Anything else we need to know? Below are some screenshots of the output from watch -n 0.1 "lsof -n | grep devspace | awk '{ print \$2 \" \" \$1; }' | sort -rn | uniq -c | sort -rn" as we debugged this issue:

  • apple silicon, arm64 was taken after the first occurrence of an too many open files error: apple silicon, arm64
  • apple silicon, amd64 with Rosetta was taken after the file sync had successfully started: apple silicon, amd64 with Rosetta
  • intel, amd64 was taken after the file sync had successfully started: intel, amd64

Additionally, when raising the file limits using limit -n, sysctl kern.maxfilesperproc and sysctl kern.maxfiles, we able to get devspace to open ~100k files on the computer. It doesn't appear to be an issue with devspace being starved of open file handles.

/kind bug

noizwaves avatar May 15 '21 22:05 noizwaves

cc-ing @bbuchalter and @w0de who were involved in the debugging

noizwaves avatar May 15 '21 22:05 noizwaves

@noizwaves thanks for creating this issue! I'm still a little bit confused what could cause this issue to be honest, but after some digging this seems to me golang related itself. One thing we could try is to use CGO to compile the arm64 binary, which apparently helped in some cases with strange errors like this.

FabianKramm avatar May 16 '21 08:05 FabianKramm

If it's worth mentioning, devspaces is definitely not the only project having an issue with this. I was actually looking for alternatives to Skaffold as I encountered the same exact "too many files open" error on my M1 macbook this week. I believe they also use golang so that sounds like the right direction to look for issues!
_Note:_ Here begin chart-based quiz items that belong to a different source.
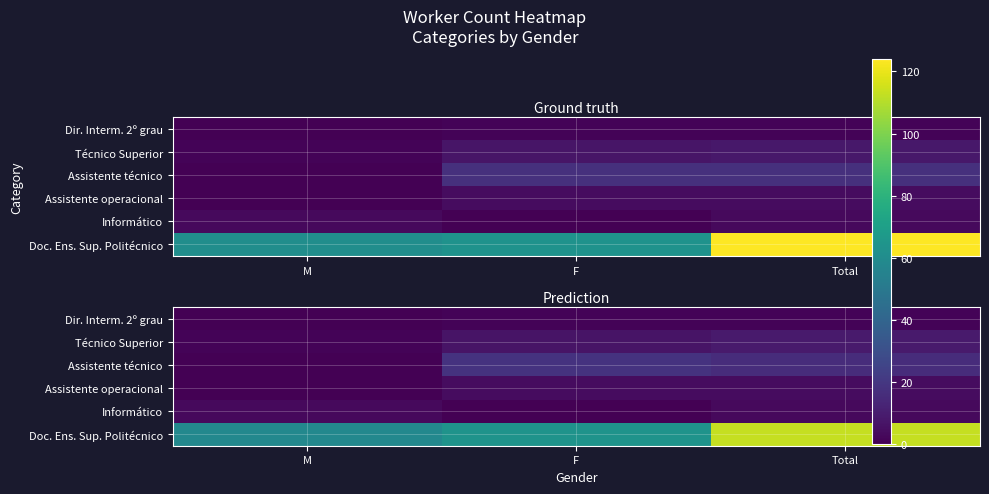

Which series has the largest total across all categories?

Doc. Ens. Sup. Politécnico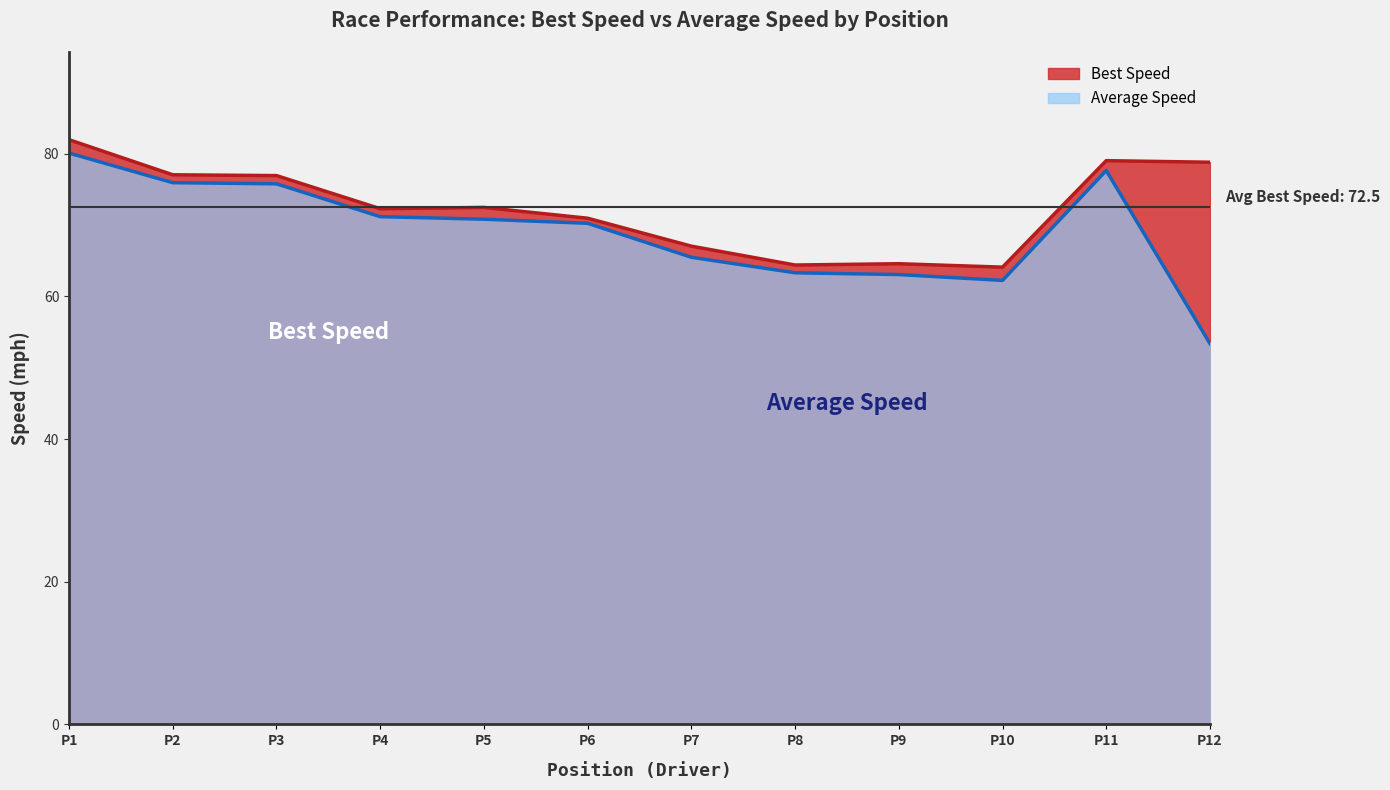

What is the highest value of the Best Lap time series?

82.0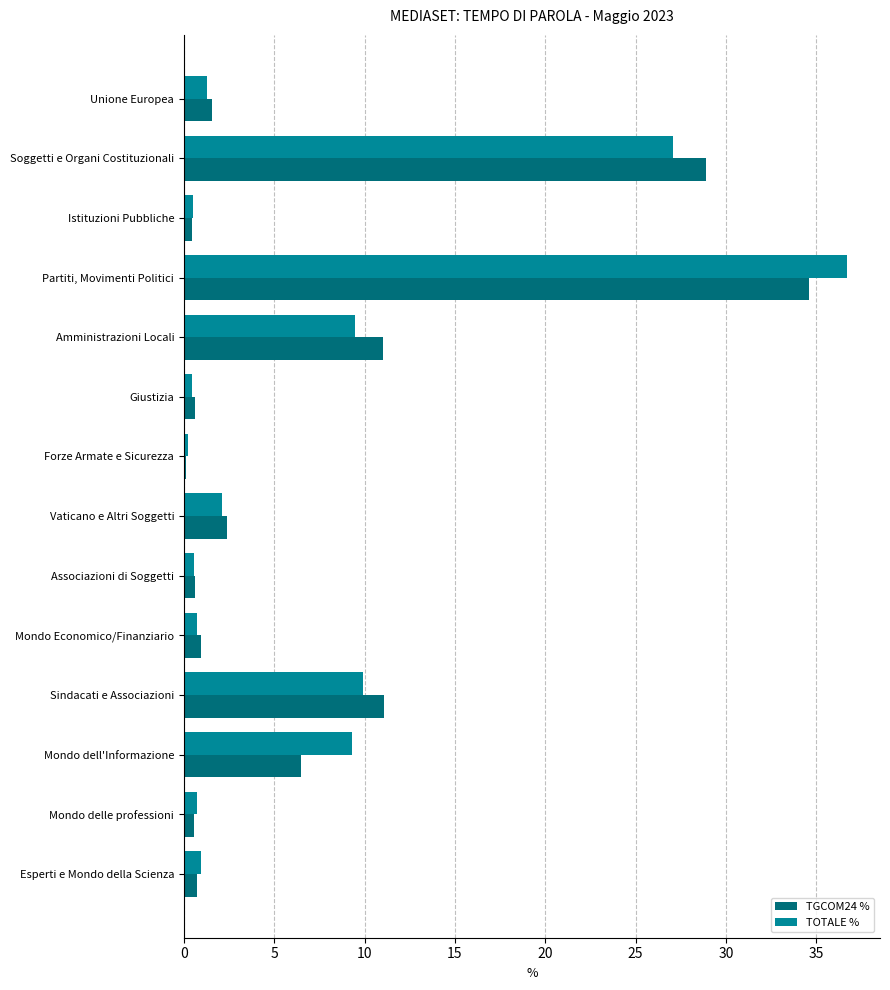

Which series changed the most between Partiti, Movimenti Politici and Mondo Economico/Finanziario?

TOTALE %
uncvrd avatar Jun 13 '21 03:06 uncvrd

Reporting back a few days later to confirm the same scenario as the original post. I have a monorepo with several projects, when I npm install locally but tell sync to ignore the node_modules, it doesn't appear to do so as I receive a too many open files error. When I download the /usr/local/bin/devspace: Mach-O 64-bit executable x86_64 binary, it works as expected

uncvrd avatar Jun 16 '21 07:06 uncvrd

Still happens on my M1. Any updates? Rosetta workaround doesn't work for me - it only causes k8s cluster to crash with an error: Error gathering target pods for log streaming: pods by image name: list pods: the server was unable to return a response in the time allotted, but may still be processing the request (get pods)

evyros avatar Aug 01 '21 00:08 evyros

@FabianKramm @LukasGentele do you know if this issue has been resolved in Golang yet? I'd love to switch our M1 users over to the native binary and simplify our deployment of devspace.

noizwaves avatar Nov 29 '21 22:11 noizwaves

@noizwaves we are still investigating this issue, but it seems like binaries that were natively compiled on an M1 mac work fine and it seems to be an issue with cross compiling binaries from amd to arm in our release pipeline. We'll probably end up compiling the darwin arm64 binary manually on a M1 mac locally and then upload it separately as Github actions currently do not support arm macos platforms.

FabianKramm avatar Nov 30 '21 12:11 FabianKramm

@noizwaves @evyros @uncvrd Good news, we actually found the underlying problem and we can fix it. We also know why it works compiling DevSpace locally, but not with the released binary: the problem is that when using CGO_ENABLED=1 (which is true locally, but not if you are cross-compiling it in a pipeline) the sync event library we are using (https://github.com/rjeczalik/notify) is using FSEvents as file watching technology on darwin, while when using CGO_ENABLED=0 it is using kqueue. Apparently their kqueue implementation is broken on arm64, but not on amd64, which is why it works when self compiling on an arm64 system (uses FSEvents, which works), but not with the released binary (uses kqueue, broken).

We found out that we can enable cgo and cross-compile arm64 from amd64 in our pipeline to build DevSpace when using the macos-11 platform, which should fix this problem for all upcoming DevSpace versions starting with v5.18.0-beta.1, which already should not experience this bug anymore.

FabianKramm avatar Nov 30 '21 15:11 FabianKramm

Awesome, many thanks for digging into the issue @FabianKramm !

noizwaves avatar Nov 30 '21 16:11 noizwaves

This seems to be still an issue with Kubernetes running locally in docker.

  • Kind cluster
  • Kubernetes v1.20
  • MacOS 12

Tried versions of devspace CLI

  • 5.17 (arm)
  • 5.17 (amd)
  • 5.18-beta.1 (arm)
  • 5.18-beta.4 (arm)
  • 5.18-beta.4 (amd64)

plisy avatar Dec 14 '21 14:12 plisy

Building it with CGO_ENABLED=1 on m1 is still the only way around it.

brurucy avatar Mar 21 '22 13:03 brurucy